Transformation of membranous nephropathy into antiglomerular-basement membrane glomerluonephritis.

Sir,

Further to the recently published case of membranous nephropathy with superimposed anti-neutrophil cytoplasmic antibody (ANCA)-associated vasculitis [1], we report a case of membranous nephropathy (MN) with crescentic transformation secondary to antiglomerular basement membrane (antiGBM) antibodies. AntiGBM disease is associated with ANCA-positive vasculitis in one-third of the cases but very rarely seen in association with MN. Individual cases or small series have been reported with the occurrence of antiGBM disease preceding, coexistent with or following MN [2-5].

A 63-year-old Caucasian male was referred to the renal services following detection of proteinuria on routine testing by the primary care physician. He was hypertensive for 11 years, well controlled with atenolol and bendroflumethazide. Other remarkable past medical history included open ureterolithotomy for renal stone disease. Initial laboratory tests showed serum urea 6.1 mmol/L, creatinine 105 μmol/L, albumin 31 g/L and proteinuria (4 g/24 h). Ultrasound showed a large left renal cyst and normal right kidney. ANA was weakly positive; serum immunoglobulins and complement levels were normal. HbsAg and antiHCV were negative.

Renal biopsy was performed and revealed 21 glomeruli, all of which showed marked thickening of the capillary walls. There was minimal tubular atrophy with normal blood vessels. Silver staining revealed spikes on the glomerular basement membrane and immunohistochemistry showed granular IgG, IgM and C1q positivity. Subepithelial deposits were seen on electron microscopy (Figures 1 and 2) anti-neutrophil cytoplasmic antibody (ANCA) (Figures 3 and 4). A diagnosis of idiopathic membranous nephropathy was made and he was commenced on ramipril and simvastatin.

Fig. 1.

(A) Renal biopsy (silver stain ×10), (B) silver stain shows spikes (×40), (C) immunohistochemistry reveals granular IgG deposition in glomerular basement membrane (×40) and (D) immunohistochemistry reveals granular C1q deposition in glomerular basement membrane (×40).

Fig. 2.

(A) Haemotoxylin and eosin stain reveals crescents in the glomeruli (×1.6), (B) silver stain shows crescents in the glomeruli (×10), (C) silver stain shows crescent in the glomerulus (×40) and (D) immunohistochemistry shows IgG deposition in the glomerular basement membrane (×40).

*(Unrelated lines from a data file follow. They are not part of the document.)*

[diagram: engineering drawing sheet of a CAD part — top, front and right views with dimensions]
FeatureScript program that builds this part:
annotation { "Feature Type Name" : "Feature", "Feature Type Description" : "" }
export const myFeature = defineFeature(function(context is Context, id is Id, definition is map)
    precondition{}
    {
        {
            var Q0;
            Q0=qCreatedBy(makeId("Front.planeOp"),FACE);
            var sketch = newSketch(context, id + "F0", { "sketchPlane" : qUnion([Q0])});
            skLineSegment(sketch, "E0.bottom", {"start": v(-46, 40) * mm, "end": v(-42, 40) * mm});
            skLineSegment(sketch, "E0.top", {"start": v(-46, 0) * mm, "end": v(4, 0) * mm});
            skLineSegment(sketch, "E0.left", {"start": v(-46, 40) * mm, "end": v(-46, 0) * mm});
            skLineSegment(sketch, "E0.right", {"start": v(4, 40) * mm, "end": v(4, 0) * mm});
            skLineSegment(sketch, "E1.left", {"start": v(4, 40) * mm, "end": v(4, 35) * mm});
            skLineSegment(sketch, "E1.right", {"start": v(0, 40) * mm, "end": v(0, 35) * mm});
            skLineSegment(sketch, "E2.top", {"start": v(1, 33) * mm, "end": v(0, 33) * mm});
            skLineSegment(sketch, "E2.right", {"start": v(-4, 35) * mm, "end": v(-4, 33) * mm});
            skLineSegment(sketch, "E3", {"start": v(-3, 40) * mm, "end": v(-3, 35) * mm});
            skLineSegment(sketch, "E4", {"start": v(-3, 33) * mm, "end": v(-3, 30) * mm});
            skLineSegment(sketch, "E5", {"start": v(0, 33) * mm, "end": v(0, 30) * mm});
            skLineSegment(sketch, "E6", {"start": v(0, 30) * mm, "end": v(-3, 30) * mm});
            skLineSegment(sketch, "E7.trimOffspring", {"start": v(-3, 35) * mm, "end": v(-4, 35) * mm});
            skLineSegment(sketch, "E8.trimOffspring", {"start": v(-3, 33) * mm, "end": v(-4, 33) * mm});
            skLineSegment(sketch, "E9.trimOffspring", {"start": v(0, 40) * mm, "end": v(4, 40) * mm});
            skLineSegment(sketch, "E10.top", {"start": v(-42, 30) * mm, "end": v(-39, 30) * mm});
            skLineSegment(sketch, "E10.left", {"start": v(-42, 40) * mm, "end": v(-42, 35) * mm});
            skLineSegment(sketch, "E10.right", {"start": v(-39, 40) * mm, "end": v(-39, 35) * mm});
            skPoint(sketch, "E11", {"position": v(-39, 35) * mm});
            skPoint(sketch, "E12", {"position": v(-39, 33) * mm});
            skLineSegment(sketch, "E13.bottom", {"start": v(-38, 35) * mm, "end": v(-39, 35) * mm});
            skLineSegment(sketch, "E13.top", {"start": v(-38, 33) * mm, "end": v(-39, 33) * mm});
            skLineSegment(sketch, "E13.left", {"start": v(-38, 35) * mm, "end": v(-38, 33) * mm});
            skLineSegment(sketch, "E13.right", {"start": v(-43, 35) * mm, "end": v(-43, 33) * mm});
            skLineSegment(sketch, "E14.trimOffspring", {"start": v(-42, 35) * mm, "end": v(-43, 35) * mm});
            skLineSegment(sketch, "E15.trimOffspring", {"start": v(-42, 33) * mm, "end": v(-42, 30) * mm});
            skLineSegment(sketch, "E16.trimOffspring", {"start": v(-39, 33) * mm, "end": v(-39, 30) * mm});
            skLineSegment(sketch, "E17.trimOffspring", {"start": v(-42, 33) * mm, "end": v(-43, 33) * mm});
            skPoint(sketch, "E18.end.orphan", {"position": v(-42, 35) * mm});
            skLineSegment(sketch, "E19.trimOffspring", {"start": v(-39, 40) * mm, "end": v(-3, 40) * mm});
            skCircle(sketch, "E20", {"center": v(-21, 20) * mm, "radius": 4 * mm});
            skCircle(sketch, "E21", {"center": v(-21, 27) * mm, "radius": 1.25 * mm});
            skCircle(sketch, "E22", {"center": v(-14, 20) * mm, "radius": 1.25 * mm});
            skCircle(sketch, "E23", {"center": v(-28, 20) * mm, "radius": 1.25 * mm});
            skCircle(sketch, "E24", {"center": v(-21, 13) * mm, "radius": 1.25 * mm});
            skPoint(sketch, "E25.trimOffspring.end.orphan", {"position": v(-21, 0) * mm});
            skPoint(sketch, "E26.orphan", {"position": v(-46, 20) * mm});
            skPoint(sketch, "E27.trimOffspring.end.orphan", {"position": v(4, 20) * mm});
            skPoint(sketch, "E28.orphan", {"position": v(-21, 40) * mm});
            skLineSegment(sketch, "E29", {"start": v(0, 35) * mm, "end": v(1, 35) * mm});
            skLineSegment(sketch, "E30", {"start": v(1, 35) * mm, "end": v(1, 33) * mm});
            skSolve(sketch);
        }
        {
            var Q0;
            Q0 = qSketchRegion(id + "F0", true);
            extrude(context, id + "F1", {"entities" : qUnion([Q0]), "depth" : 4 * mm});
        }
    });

Three months later, he presented non-specifically unwell with anorexia, dark urine and loin pain. Laboratory investigations revealed severe renal failure with urea 32.9 mmol/L, serum creatinine 503 μmol/L with low albumin 22 g/L. Magnetic resonance angiography performed on suspicion of renovascular disease revealed patent renal vessels with no evidence of thrombosis or stenosis. Serologic tests came back strongly positive for antiGBM antibodies (>100 ELISA units, 0–2.5 normal) and negative for ANCA. Chest X-ray was normal with no evidence of pulmonary haemorrhage. Repeat renal biopsy revealed four glomeruli and all showed segmental necrosis with active crescents (Figure 2). Silver staining revealed typical spikes on the glomerular basement membrane, with granular IgG, IgM, C3 and C1q on immunohistochemistry and subepithelial deposits on electron microscopy. Immunofluoroscence was not performed. The biopsy picture was consistent with coexistent membranous nephropathy and antiGBM disease. He was treated with haemodialysis, intravenous pulse cyclophosphamide, steroids and plasma exchange. With advanced renal injury on biopsy and dialysis dependency at presentation, he did not recover renal function. Serial antiGBM titres became undetectable and immunosuppression was tapered to stop by 2 months of discharge. The patient remained on CAPD for 2 years and received a successful living related renal transplant from his daughter.